- [EXERCISE INSTRUCTIONS]: Restate each of the lines below word for word and drop every picture.

- [INPUT DATA]:
Start of Block

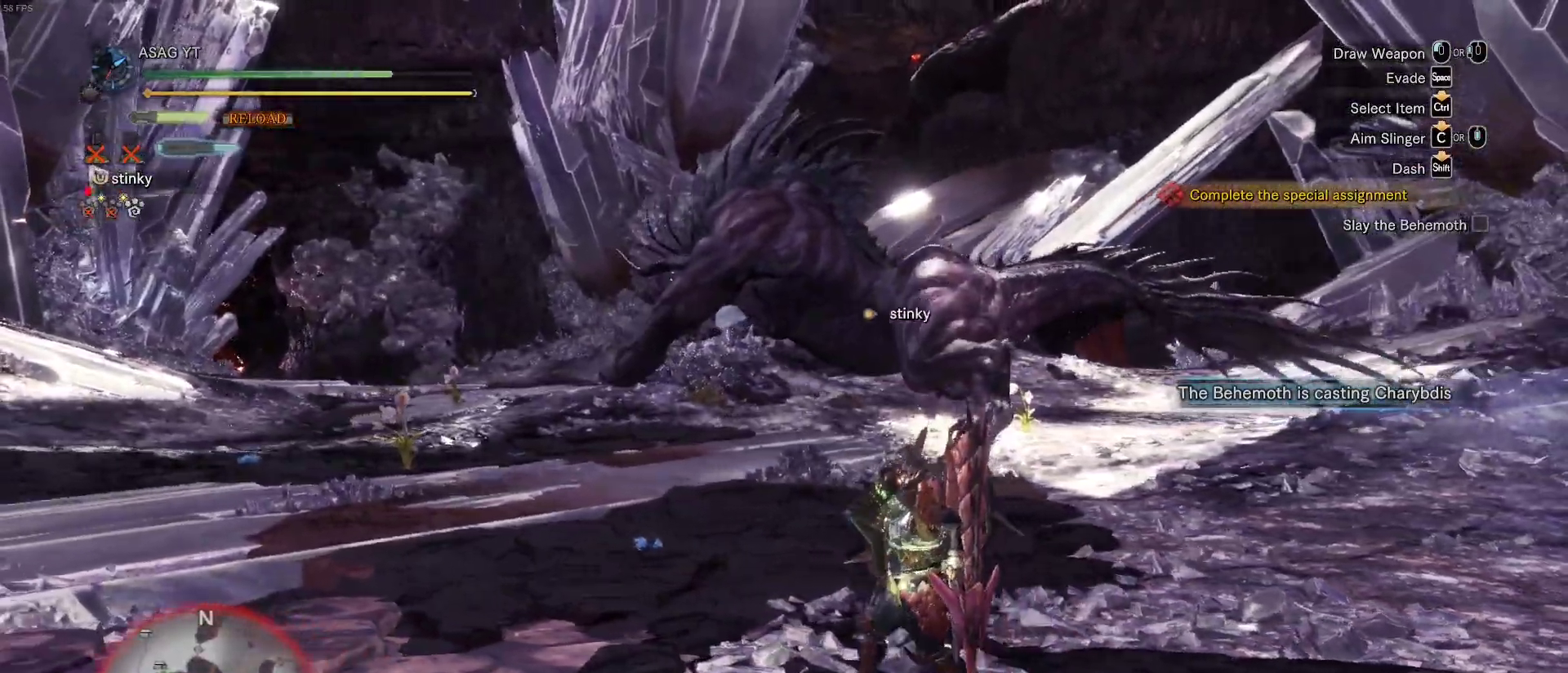
{"keys": ["a", "s"], "mouse": [], "events": [[217, "space", "down"], [300, "space", "up"], [400, "s", "down"]]}
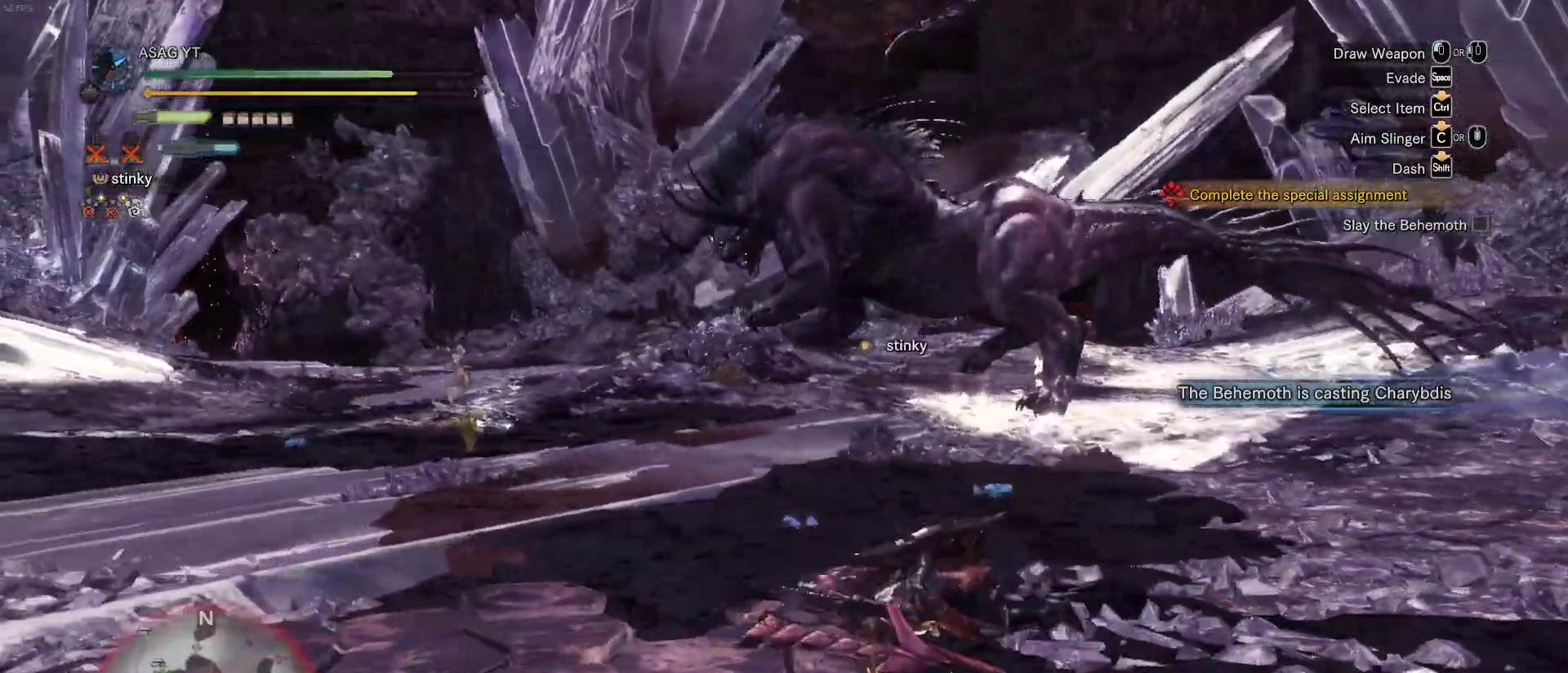
{"keys": ["a", "ctrl", "s"], "mouse": [], "events": [[317, "ctrl", "down"]]}
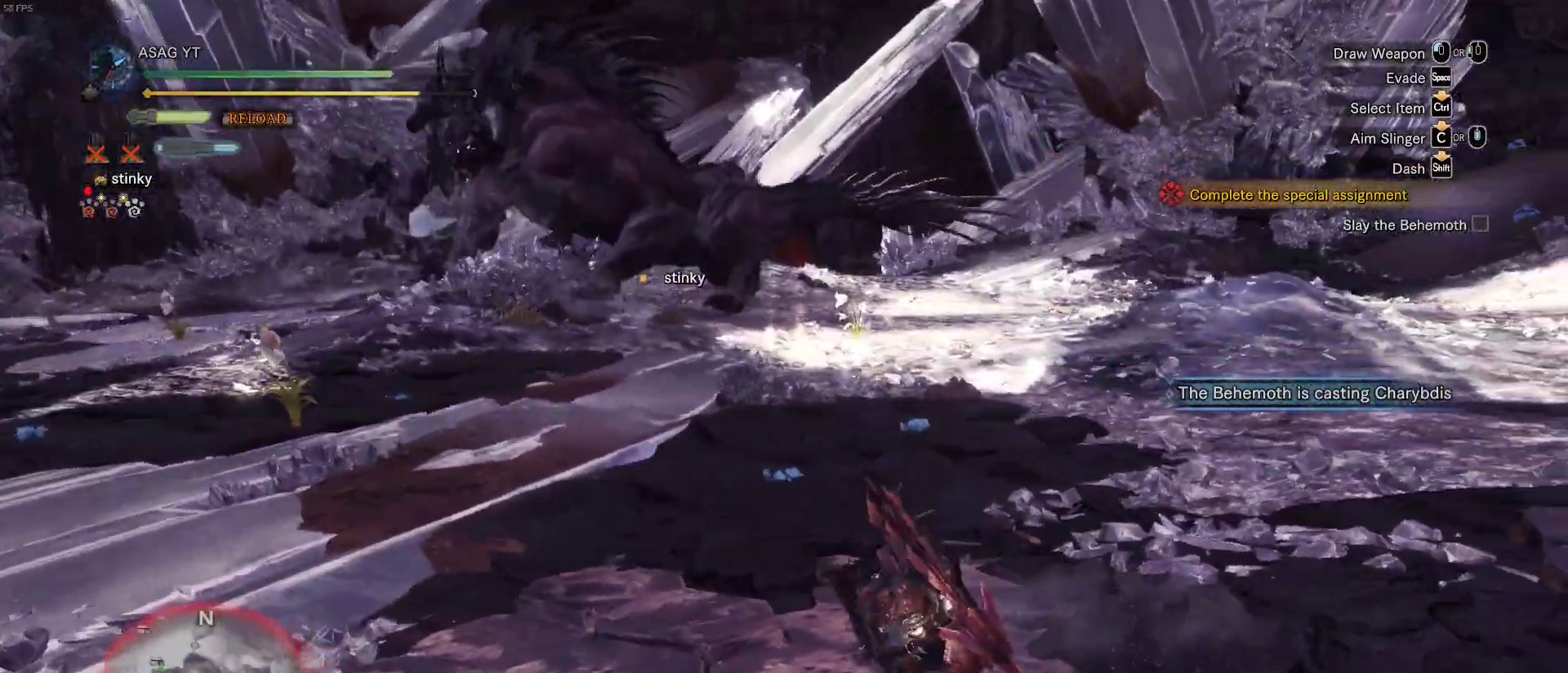
{"keys": [], "mouse": []}
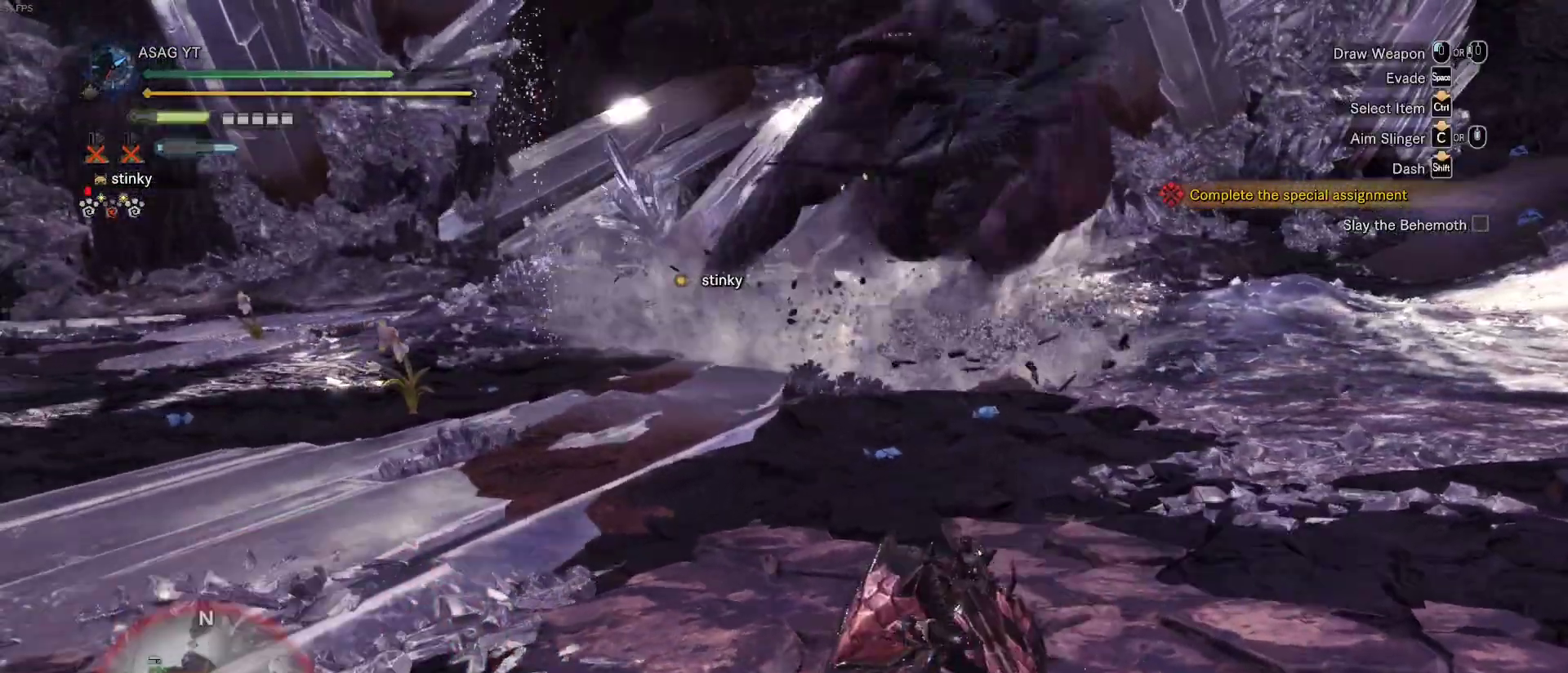
{"keys": [], "mouse": [], "events": []}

End of Block

- [ANSWER FOR THIS EXERCISE]:
{"keys": ["a", "s"], "mouse": [], "events": [[217, "space", "down"], [300, "space", "up"], [400, "s", "down"]]}
{"keys": ["a", "ctrl", "s"], "mouse": [], "events": [[317, "ctrl", "down"]]}
{"keys": [], "mouse": []}
{"keys": [], "mouse": [], "events": []}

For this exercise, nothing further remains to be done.